Tidak sedikit yang menilai, kelompok ekstrem kanan Israel terus menggencarkan upaya untuk mengubah status quo, meskipun Perdana Menteri Benjamin Netanyahu sudah menegaskan bahwa pihaknya tidak akan menganggu gugat status quo.
"Perdana Menteri Benjamin Netanyahu berkomitmen untuk secara tegas mempertahankan status quo, tanpa perubahan, di Temple Mount," ungkap pernyataan dari kantor perdana menteri Israel seperti dikutip dari kantor berita Anadolu, Rabu (4/1).
Bagi warga Palestina, masalah seputar kendali dan akses keamanan oleh Israel seringkali menjadi sumber ketegangan dan berpotensi memicu konflik mematikan.
Kunjungan Kontroversial Menteri Israel
Pekan lalu, Menteri Keamanan Nasional Israel Itamar Ben-Gvir melakukan kunjungan kontroversial ke Kompleks Masjid Al Aqsa. Ben-Gvir adalah agitator sayap kanan yang pernah dihukum atas hasutan rasis anti-Palestina.

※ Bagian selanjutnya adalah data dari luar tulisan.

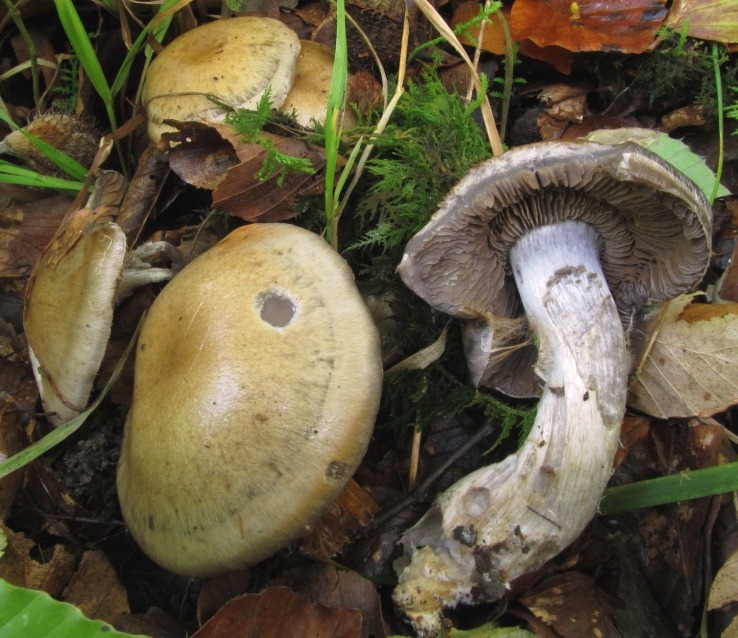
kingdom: Fungi
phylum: Basidiomycota
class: Agaricomycetes
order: Agaricales
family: Cortinariaceae
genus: Cortinarius
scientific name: Cortinarius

Terlepas dari latar belakang politiknya, dia mengatakan kepada para pendukungnya bahwa kunjungannya adalah untuk mengangkat isu kebebasan beragama. Ironi, karena sebelumnya ia menyerukan perubahan status quo yang telah berlangsung puluhan tahun.
Kunjungan Ben-Gvir kemudian mengundang kecaman internasional. Sekutu utama Israel, Amerika Serikat, menegaskan bahwa setiap upaya perubahan status quo tidak dapat diterima.